Check out my blog!
You can use 6 numbers to fully describe the style of an (anime) image!
What's it and what could it do?
Many diffusion models, though, choose to use artist tags to control the style of output images. I am really not a fan of that, for three reasons:
- Many artists share very similar styles, making many artist tags redundant.
- Some artists have more than one distinct art style in their works. For basic example, sketch vs finished images.
- Prone to content bleeding. If the artist tag you choose draws lots of repeating content, it's very likely these content will bleed into your output despite not prompting for them.
One way to overcome this is using a style embedding model. It's a model which takes in images of arbitrary sizes and outputs a style vector for each image. The style vector lives in an N-Dimension space, and is essentially just a list of numbers with a length of N. Each number in the list corresponds to a specific style element the input image has.
Images with similar style should have similar embedding (low distance) while different style will have embeddings that are far apart (high distance).
The included py file gives minimal usage example. minimal_script.py provides the minimal codes for running an image through the network and obtain an output.
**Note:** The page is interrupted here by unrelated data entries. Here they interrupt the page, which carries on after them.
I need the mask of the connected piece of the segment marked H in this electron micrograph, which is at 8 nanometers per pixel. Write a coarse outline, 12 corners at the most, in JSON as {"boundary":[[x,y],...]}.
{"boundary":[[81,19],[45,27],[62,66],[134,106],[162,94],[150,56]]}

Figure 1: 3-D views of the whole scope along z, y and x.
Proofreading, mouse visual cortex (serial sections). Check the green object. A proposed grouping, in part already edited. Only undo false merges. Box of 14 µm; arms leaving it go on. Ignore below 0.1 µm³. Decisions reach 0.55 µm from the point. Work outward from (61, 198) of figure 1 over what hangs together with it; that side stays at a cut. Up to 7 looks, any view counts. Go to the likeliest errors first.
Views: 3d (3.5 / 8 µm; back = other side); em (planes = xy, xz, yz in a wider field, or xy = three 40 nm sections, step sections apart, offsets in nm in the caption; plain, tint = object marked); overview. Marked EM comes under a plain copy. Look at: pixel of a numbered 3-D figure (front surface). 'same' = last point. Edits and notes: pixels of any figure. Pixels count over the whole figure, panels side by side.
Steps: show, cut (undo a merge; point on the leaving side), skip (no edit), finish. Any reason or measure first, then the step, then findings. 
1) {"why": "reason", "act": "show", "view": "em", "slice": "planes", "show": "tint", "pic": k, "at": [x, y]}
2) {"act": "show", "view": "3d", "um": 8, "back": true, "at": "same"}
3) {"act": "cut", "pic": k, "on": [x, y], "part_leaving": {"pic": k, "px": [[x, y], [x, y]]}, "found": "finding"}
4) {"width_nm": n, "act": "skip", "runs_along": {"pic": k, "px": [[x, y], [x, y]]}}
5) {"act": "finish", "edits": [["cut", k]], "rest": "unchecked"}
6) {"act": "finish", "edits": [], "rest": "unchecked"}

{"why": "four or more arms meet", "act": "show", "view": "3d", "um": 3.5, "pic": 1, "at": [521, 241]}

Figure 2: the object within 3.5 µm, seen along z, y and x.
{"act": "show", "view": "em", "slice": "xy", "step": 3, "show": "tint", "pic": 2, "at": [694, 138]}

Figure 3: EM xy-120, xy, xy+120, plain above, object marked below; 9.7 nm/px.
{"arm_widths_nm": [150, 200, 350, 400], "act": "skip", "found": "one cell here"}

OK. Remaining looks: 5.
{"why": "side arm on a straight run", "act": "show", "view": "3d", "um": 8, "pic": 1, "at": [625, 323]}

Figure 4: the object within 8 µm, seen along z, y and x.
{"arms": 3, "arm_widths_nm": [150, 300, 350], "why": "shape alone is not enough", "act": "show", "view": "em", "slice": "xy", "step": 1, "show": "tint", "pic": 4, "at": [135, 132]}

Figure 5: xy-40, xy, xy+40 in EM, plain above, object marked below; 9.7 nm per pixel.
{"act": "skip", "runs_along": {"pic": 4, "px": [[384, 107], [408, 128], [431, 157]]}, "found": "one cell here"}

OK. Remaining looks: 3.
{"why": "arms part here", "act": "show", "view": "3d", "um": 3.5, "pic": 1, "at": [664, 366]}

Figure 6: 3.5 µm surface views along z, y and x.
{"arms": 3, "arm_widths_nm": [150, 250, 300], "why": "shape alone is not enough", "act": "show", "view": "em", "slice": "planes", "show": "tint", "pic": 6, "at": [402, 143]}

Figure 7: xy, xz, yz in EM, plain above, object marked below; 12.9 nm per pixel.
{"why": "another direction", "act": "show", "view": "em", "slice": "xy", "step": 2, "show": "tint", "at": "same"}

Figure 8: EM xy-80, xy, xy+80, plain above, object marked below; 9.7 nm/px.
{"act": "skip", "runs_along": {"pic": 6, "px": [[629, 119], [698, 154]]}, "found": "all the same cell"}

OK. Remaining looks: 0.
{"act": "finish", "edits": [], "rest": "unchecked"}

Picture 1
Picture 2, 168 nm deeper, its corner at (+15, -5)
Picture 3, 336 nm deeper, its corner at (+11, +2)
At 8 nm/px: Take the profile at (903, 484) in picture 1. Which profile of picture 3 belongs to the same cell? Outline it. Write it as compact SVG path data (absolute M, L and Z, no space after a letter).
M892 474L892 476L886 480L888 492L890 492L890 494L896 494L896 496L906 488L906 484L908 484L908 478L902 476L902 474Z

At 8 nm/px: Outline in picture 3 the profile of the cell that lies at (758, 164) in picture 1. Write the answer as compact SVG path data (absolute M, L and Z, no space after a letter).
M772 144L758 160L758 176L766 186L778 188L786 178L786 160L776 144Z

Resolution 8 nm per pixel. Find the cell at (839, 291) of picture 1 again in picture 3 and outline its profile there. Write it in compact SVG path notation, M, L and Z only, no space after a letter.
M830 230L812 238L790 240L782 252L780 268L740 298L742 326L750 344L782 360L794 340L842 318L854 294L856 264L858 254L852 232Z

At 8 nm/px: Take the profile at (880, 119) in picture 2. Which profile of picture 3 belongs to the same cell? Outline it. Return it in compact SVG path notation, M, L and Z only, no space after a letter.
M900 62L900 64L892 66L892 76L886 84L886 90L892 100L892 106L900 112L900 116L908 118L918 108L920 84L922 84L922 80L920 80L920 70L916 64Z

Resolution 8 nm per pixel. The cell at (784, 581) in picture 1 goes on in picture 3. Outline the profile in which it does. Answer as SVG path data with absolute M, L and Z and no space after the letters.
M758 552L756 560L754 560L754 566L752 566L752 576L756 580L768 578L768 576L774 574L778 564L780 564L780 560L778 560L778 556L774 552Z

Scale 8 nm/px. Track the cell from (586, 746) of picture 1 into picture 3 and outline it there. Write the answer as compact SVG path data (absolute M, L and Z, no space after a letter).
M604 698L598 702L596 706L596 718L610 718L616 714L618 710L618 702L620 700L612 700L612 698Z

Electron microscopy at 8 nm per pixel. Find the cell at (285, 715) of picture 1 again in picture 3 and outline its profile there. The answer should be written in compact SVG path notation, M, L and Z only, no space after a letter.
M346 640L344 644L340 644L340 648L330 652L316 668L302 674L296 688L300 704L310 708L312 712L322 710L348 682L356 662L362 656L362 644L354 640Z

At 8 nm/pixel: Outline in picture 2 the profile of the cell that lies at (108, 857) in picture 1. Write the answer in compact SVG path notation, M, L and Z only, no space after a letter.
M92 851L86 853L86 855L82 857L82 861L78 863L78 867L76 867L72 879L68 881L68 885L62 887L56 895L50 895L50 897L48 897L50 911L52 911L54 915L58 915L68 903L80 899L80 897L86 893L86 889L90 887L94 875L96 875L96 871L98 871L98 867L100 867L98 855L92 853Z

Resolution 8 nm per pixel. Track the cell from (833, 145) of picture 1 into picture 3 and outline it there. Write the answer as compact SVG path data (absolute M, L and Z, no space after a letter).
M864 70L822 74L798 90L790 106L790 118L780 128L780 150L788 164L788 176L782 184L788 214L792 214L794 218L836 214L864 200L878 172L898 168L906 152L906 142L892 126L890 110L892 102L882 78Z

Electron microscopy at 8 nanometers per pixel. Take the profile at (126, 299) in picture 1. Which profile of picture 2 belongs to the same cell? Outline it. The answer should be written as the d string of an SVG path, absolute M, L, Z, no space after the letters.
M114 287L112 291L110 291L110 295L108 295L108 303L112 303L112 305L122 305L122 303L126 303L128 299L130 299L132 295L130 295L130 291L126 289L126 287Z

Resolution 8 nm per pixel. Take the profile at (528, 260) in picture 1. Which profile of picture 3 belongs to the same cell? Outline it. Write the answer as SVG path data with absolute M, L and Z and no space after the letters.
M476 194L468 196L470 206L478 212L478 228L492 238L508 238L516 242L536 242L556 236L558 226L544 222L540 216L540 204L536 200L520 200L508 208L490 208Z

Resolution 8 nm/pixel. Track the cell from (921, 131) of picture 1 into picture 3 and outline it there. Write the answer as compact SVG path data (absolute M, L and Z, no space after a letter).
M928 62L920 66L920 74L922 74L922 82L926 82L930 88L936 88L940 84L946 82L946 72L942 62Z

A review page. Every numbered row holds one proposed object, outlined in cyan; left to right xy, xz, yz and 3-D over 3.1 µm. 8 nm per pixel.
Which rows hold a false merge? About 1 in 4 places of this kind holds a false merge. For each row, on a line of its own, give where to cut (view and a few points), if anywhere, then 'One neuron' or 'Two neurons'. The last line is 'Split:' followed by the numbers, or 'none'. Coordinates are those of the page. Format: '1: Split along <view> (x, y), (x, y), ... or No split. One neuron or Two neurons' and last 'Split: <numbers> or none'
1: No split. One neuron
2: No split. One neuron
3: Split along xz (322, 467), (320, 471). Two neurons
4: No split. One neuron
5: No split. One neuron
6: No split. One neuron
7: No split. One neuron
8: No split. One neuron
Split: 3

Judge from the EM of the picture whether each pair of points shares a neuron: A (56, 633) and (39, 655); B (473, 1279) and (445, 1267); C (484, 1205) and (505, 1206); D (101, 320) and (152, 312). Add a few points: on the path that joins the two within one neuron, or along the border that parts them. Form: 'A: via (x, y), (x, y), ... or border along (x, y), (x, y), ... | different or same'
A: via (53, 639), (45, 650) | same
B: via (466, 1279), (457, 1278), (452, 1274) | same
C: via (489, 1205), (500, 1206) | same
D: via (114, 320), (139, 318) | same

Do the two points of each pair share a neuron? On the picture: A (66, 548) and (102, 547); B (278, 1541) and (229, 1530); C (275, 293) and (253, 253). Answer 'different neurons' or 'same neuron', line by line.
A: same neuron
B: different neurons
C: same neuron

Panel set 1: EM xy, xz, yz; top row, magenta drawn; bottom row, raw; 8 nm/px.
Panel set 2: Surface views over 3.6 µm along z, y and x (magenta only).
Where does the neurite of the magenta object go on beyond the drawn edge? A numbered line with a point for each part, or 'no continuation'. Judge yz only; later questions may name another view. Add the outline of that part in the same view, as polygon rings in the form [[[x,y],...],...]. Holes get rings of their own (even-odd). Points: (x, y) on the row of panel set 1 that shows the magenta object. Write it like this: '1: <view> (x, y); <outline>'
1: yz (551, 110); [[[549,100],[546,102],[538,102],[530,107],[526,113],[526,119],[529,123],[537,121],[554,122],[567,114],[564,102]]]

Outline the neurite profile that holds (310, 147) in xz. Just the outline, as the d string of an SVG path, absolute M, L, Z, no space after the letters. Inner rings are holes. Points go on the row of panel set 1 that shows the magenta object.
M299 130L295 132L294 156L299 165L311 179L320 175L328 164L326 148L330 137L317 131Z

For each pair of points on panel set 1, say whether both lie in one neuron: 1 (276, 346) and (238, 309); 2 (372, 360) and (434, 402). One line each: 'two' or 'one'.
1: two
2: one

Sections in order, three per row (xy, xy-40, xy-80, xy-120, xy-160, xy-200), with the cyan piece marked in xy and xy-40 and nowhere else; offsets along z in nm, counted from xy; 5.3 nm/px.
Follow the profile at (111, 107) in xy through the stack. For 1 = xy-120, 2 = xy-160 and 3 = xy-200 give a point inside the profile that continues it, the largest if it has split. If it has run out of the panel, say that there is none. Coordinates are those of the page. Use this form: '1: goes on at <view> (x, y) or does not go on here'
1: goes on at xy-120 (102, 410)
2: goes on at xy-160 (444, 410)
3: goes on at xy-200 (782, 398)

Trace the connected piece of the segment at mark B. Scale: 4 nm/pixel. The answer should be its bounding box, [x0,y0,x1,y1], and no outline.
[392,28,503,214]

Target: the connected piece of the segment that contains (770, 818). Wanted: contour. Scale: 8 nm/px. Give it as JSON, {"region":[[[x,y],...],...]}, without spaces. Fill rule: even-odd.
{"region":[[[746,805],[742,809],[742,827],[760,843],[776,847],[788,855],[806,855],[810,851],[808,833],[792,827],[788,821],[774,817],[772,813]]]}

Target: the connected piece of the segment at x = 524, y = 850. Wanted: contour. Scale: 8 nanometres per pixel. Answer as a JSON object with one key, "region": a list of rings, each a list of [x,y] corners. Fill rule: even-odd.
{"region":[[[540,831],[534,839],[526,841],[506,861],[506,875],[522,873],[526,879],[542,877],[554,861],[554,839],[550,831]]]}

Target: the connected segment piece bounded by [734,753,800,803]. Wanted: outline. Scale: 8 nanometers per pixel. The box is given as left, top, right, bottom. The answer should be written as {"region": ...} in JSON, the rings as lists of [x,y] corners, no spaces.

While gallery_review.py contains the code I used to generate those visualisations and clustering.
Training data is here.
Training Hyperparameters
With current version (v3):
Training was done using PyTorch Lightning.
lr = 0.0001
weight_decay = 0.0001
AdEMAMix optimizer
ExponentialLR scheduler, with a gamma of 0.99, applied every epoch.
Batch size of 1. accumulate_grad_batches of 16.
With every anchor image, 16 positive images and 16 negative images are used.
Trained for 15 epoches. On 2 A100 GPUs. A total of 3434 optimizer updates.